EXERCISE DESCRIPTION:
Look through the listing below for the string "做好人员的招聘与配置". Show each line where it occurs.

THE DATA: Begin

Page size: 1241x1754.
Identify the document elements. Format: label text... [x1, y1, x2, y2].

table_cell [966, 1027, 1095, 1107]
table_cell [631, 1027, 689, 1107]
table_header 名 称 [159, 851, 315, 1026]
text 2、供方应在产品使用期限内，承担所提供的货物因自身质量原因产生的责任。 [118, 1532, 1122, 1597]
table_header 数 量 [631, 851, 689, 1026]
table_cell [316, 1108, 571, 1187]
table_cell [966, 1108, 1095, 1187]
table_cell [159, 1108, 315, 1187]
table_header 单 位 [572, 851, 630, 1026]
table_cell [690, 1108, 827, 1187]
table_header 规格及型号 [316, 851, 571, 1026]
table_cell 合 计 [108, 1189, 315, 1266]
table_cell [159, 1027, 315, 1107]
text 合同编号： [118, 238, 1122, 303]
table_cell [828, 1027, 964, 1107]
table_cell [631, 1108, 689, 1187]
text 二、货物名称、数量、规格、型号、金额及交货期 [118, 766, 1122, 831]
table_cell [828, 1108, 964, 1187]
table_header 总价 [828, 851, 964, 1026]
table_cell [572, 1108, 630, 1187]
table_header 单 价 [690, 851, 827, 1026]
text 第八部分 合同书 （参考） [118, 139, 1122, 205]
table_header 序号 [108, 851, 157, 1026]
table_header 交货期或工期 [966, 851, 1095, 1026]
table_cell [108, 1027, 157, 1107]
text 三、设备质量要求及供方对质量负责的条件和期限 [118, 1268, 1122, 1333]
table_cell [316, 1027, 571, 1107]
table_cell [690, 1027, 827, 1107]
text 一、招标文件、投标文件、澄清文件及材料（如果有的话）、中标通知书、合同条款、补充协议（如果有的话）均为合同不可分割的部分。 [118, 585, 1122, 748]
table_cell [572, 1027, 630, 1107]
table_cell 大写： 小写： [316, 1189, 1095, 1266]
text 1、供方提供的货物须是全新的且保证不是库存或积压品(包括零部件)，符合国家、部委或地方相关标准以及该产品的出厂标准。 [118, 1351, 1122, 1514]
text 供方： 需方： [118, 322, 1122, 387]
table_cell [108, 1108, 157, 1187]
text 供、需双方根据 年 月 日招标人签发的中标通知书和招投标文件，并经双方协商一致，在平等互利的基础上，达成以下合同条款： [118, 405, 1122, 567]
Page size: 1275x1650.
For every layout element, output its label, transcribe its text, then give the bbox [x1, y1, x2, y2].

THE DATA: End
THE DATA: Begin

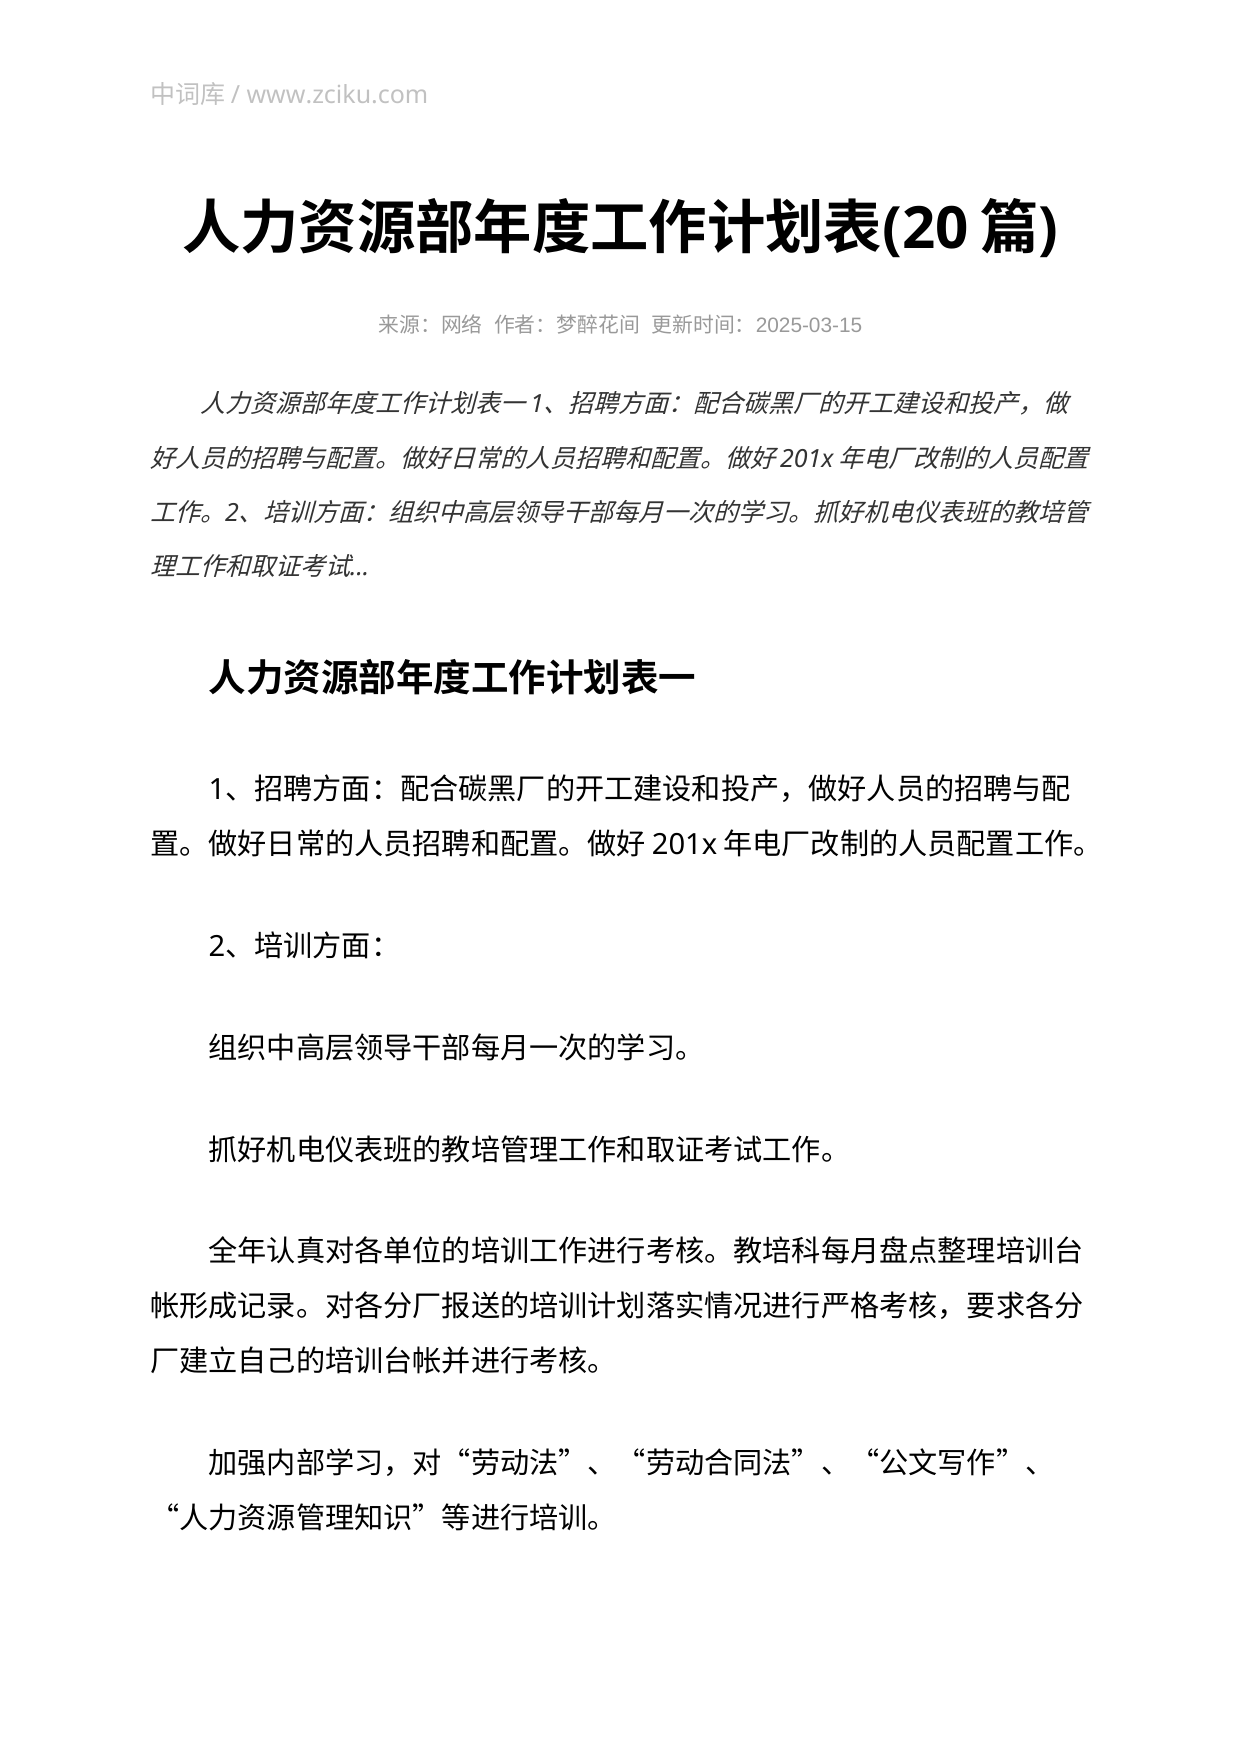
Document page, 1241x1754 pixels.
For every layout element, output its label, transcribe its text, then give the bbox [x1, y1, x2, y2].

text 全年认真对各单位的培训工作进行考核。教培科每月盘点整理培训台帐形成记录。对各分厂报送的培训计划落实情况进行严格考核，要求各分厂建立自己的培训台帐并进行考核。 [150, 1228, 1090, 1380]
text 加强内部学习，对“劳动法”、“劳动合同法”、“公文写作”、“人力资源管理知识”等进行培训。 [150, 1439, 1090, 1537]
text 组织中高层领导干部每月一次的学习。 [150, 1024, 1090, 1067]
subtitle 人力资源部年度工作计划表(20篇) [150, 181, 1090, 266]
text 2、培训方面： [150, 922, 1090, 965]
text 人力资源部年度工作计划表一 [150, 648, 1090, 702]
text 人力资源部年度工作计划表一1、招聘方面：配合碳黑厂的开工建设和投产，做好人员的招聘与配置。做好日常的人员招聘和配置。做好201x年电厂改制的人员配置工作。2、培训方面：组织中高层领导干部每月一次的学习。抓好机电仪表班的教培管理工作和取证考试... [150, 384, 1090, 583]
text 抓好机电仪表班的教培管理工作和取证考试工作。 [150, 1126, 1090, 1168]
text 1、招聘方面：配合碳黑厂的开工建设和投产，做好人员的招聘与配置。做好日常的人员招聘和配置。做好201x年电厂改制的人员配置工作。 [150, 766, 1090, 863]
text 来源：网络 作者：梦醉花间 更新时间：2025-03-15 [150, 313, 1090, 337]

THE DATA: End

PROBLEM SOLUTION:
text 人力资源部年度工作计划表一1、招聘方面：配合碳黑厂的开工建设和投产，做好人员的招聘与配置。做好日常的人员招聘和配置。做好201x年电厂改制的人员配置工作。2、培训方面：组织中高层领导干部每月一次的学习。抓好机电仪表班的教培管理工作和取证考试... [150, 384, 1090, 583]
text 1、招聘方面：配合碳黑厂的开工建设和投产，做好人员的招聘与配置。做好日常的人员招聘和配置。做好201x年电厂改制的人员配置工作。 [150, 766, 1090, 863]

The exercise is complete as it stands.